Sandrine Merle. Je ne résiste pas à évoquer un autre personnage de cette histoire, Albert Londres auquel vous consacrez le chapitre intitulé « À ce prix, Mesdames ».
Léonard Pouy. Le journaliste Albert Londres veut être le premier occidental non-musulman à visiter la Mecque. Il n’y parvient pas et se retrouve sur les bords de la mer Rouge où il s’intéresse aux perles qu’on y pêche. On lui conseille de se rendre à Bahreïn où il est émerveillé et terrifié par les conditions de vie des esclaves-plongeurs. À la manière d’un lanceur d’alerte, il réalise alors le reportage intitulé « À ce prix, Mesdames. », un équivalent ce qui s’est passé avec Di Caprio et les diamants de sang. Il contribue ainsi à la chute de la perle fine et à l’émergence de la perle de culture qui apparaît alors comme une solution.
Sandrine Merle. Cette histoire passionnante ne s’arrête pas avec Léonard Rosenthal : sa descendance a joué un rôle important dans le négoce parisien.

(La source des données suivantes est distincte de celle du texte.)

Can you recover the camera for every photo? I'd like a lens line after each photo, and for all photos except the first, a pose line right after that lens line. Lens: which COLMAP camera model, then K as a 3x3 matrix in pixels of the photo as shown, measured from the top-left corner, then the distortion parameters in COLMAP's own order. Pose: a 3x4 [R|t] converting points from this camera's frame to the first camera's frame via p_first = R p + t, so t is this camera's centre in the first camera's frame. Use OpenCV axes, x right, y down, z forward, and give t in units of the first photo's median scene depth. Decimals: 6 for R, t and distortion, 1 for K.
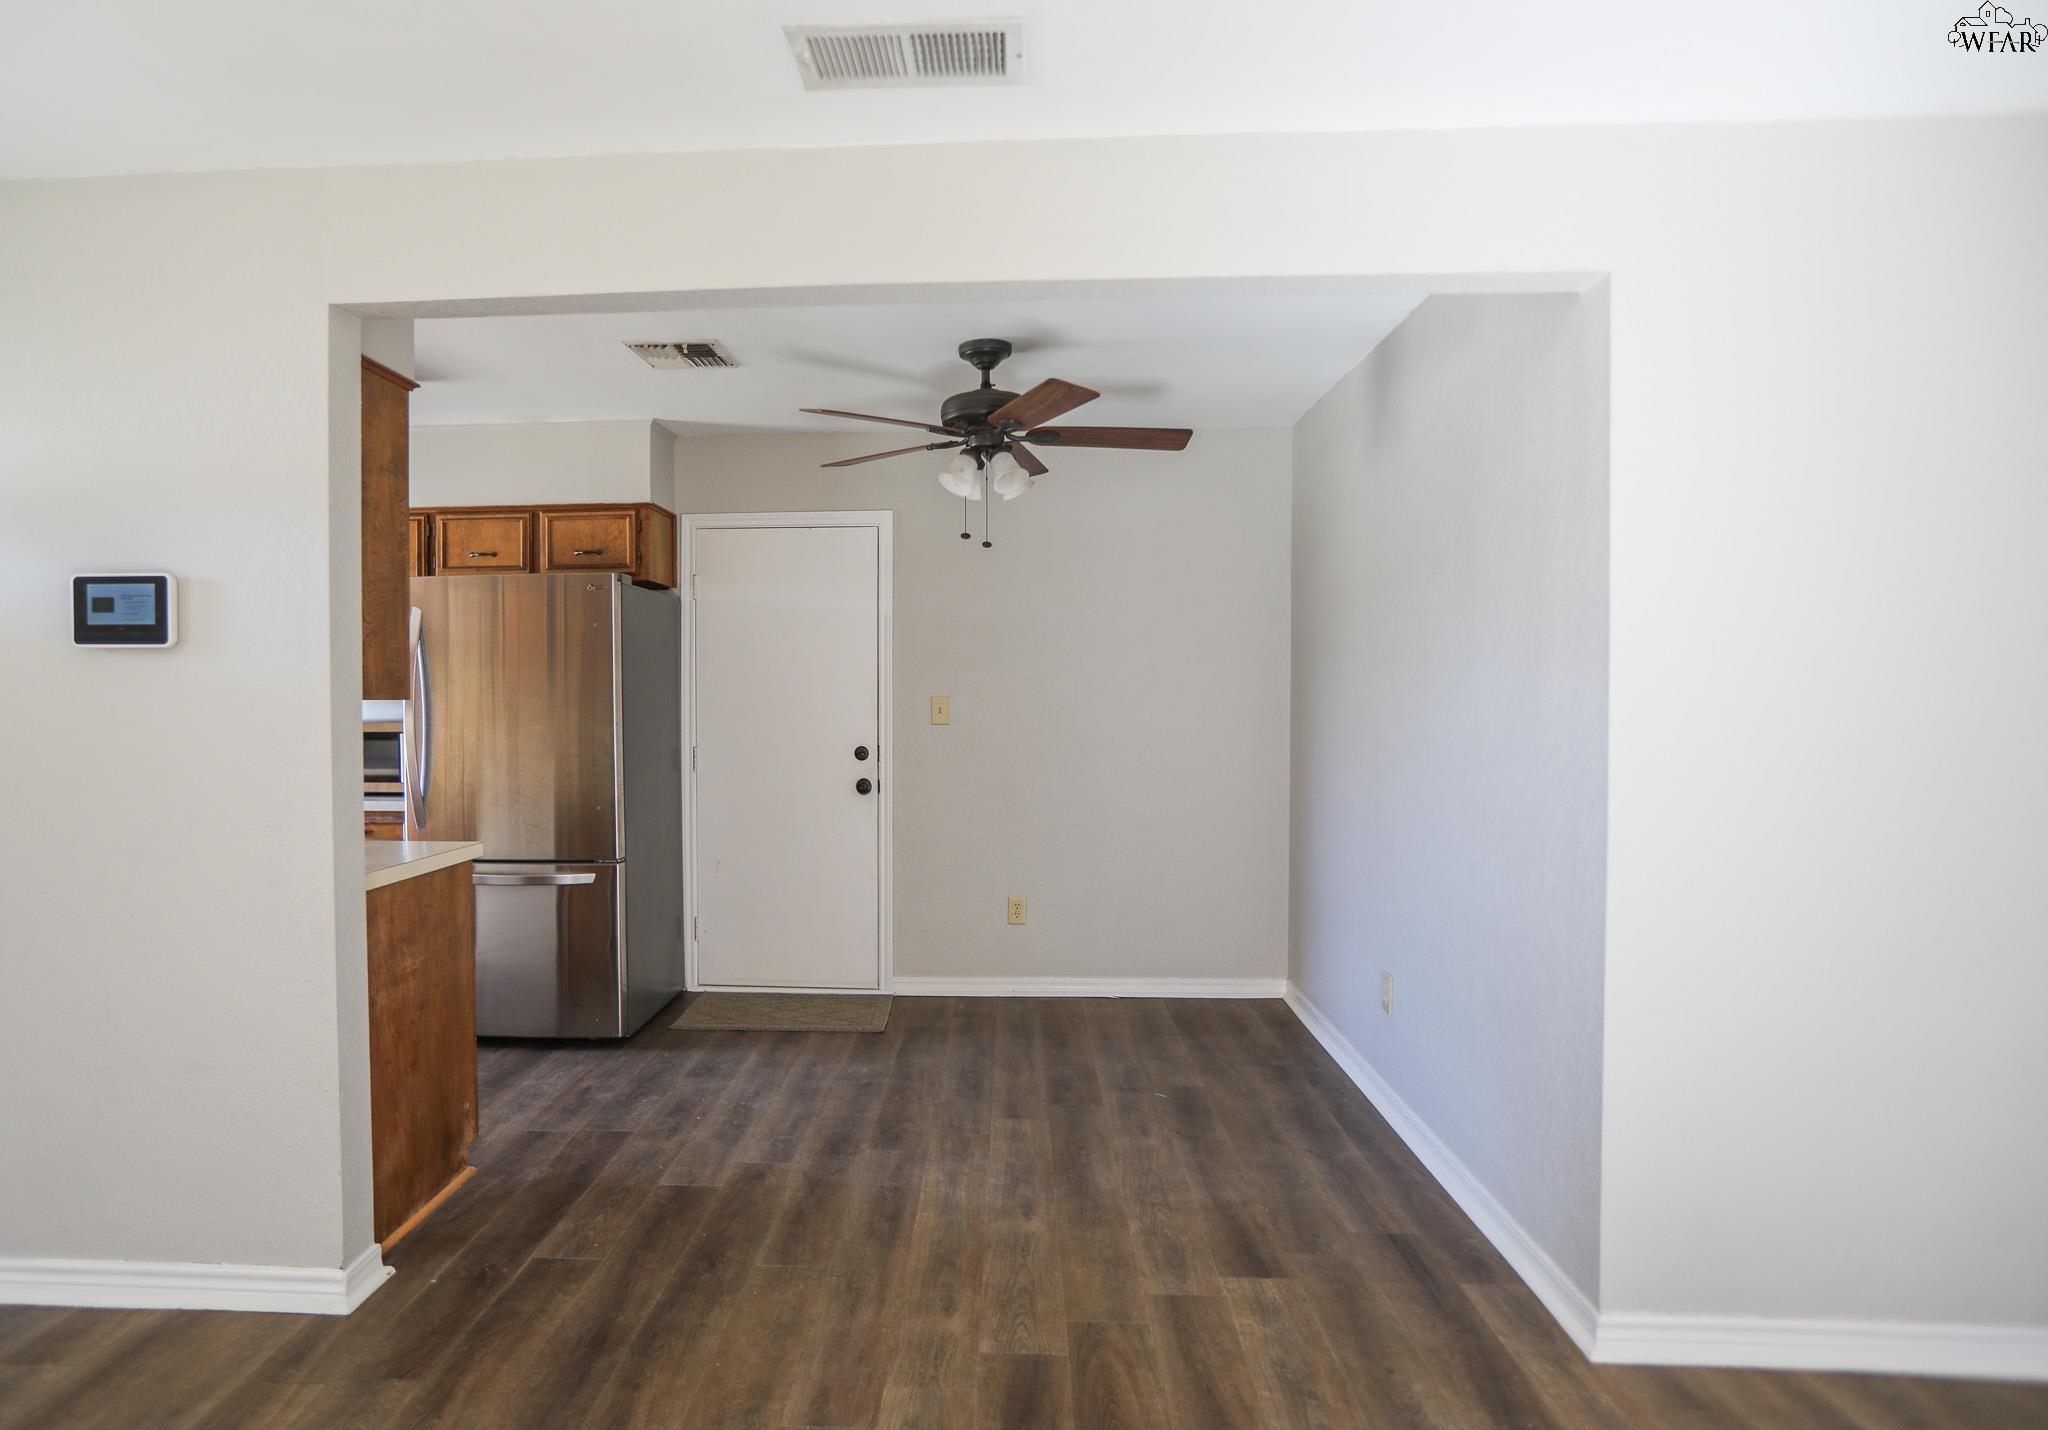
lens RADIAL K [[1102.0, 0, 939.8], [0, 1102.0, 713.5], [0, 0, 1]] dist [-0.016732, 0.001108]
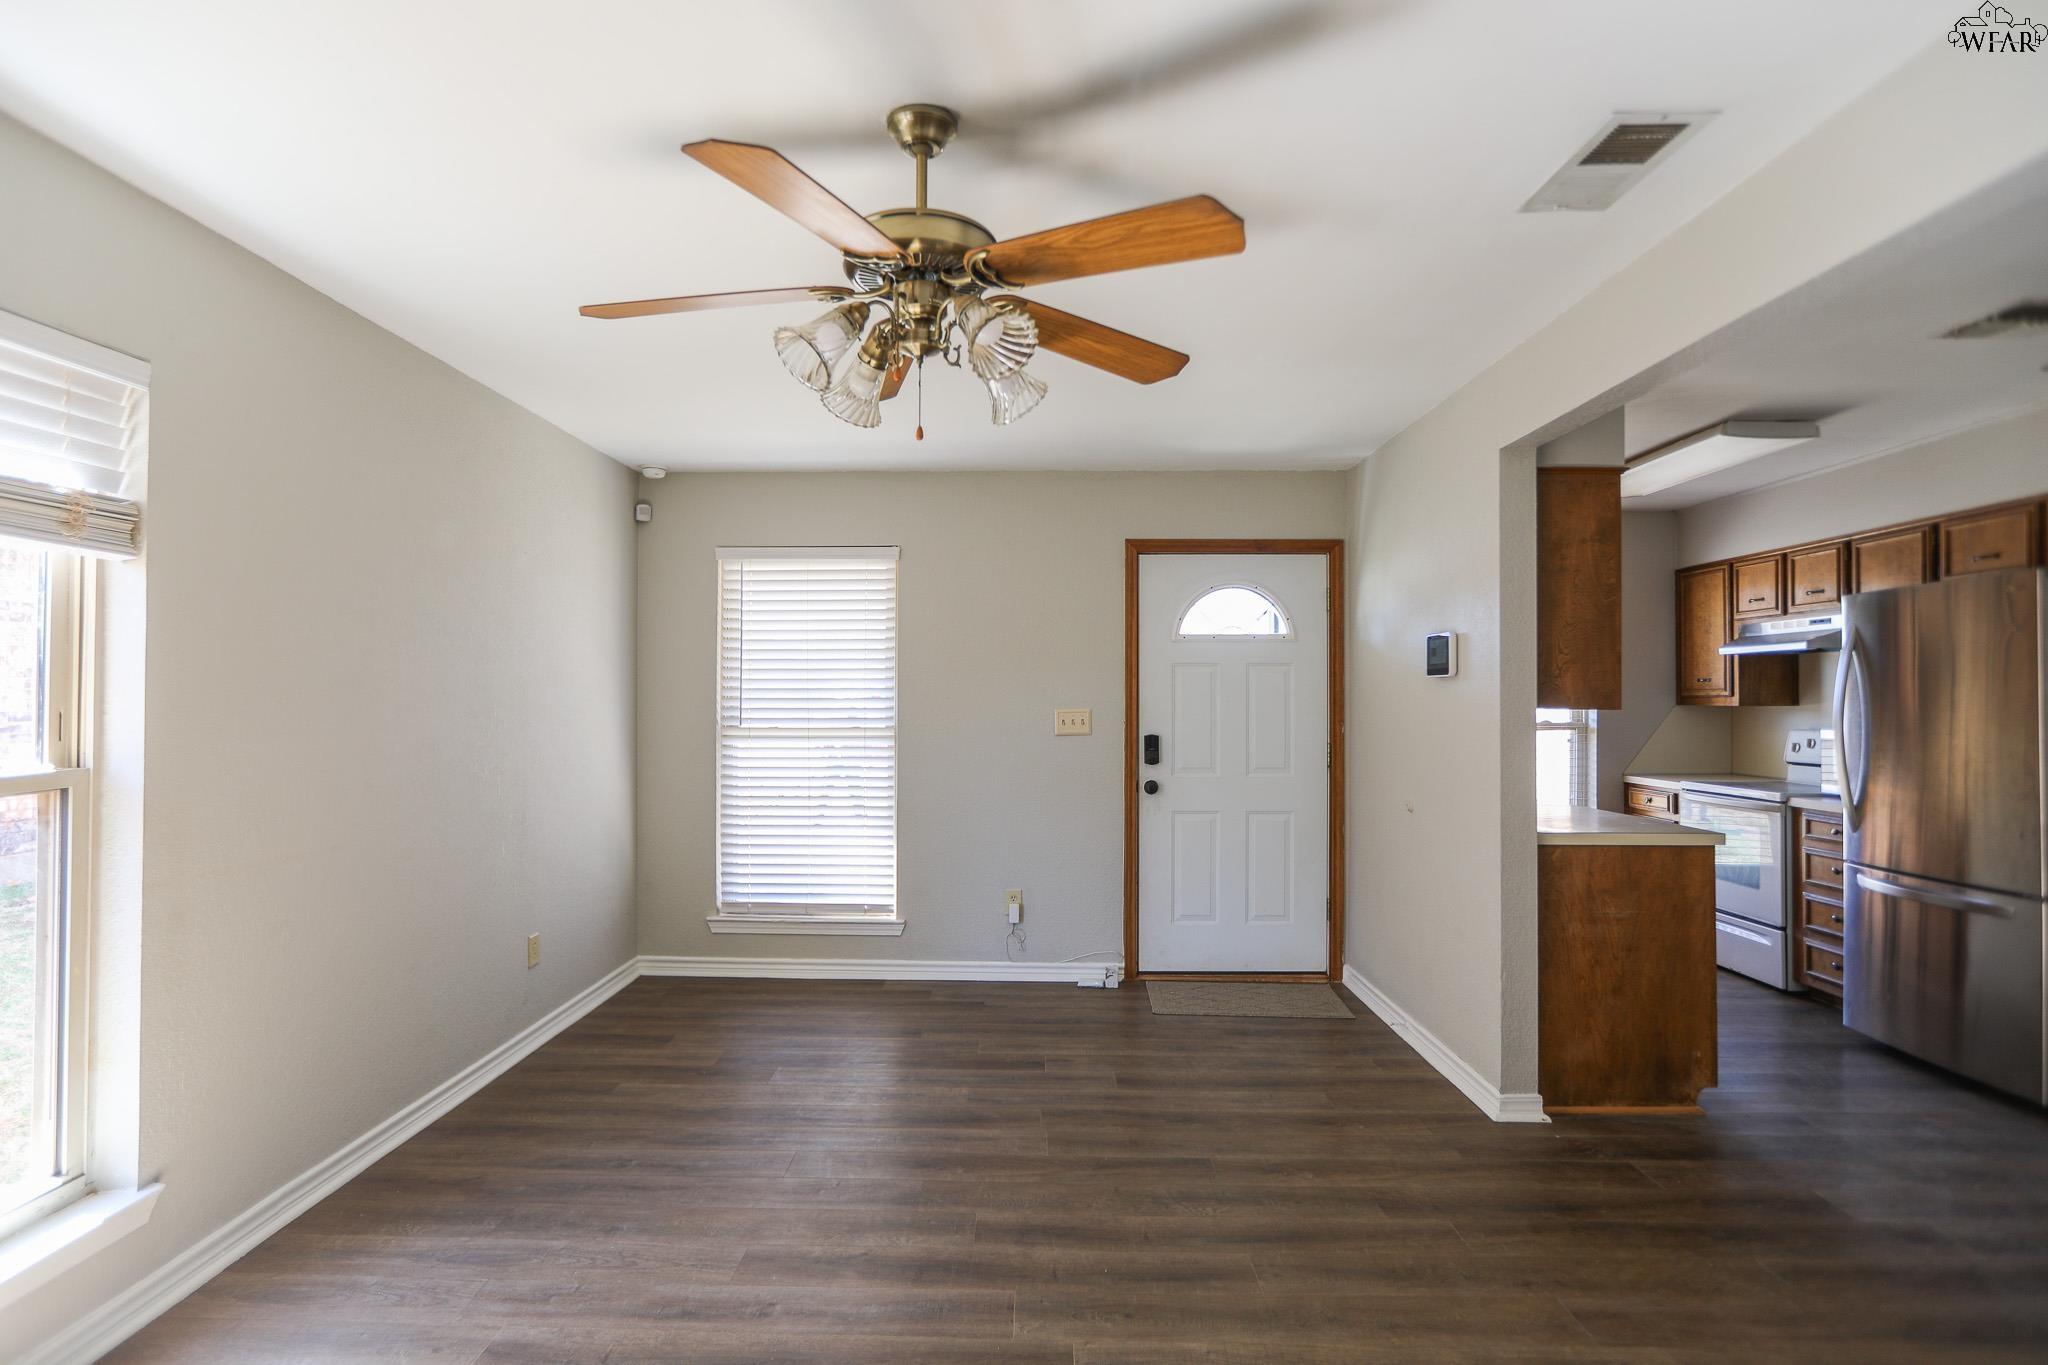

Léonard Pouy. Son fils Jean Rosenthal, grand résistant et négociant en pierres, a invité Joseph Kessel dans les mines de Birmanie. Ce voyage lui a inspiré le célèbre livre La Vallée des Rubis. Ses petit-fils Hubert Rosenthal et son arrière-petit-fils Cyril, sont toujours présents à Tahiti où les Rosenthal ont lancé l’une des premières fermes perlières en 1968. C’est d’ailleurs Léonard Rosenthal lui-même qui l’a financée car, ironie de l’histoire, il a refait fortune grâce au commerce de la perle de culture qu’il a tant décriée dans ses articles et qui a, en partie, causé sa perte. J’ai tenu à souligner ce lien avec Tahiti en exposant le collier de Samuel Fred : sans les marchands français, ces perles n’existeraient peut-être pas. Pour finir, je préciserai que parmi les négociants de perles fines qui ont survécu à l’holocauste, certains se sont lancés dans le commerce de la perle de culture qui connaît un grand succès à Paris dans les années 80. Il reste tant à explorer sur ce sujet, nous n’en sommes encore qu’aux prémices.
« Paris, Capitale de la perle » de Léonard Pouy avec la contribution d’Olivier Segura et Charline Coupeau, aux Éditions Norma.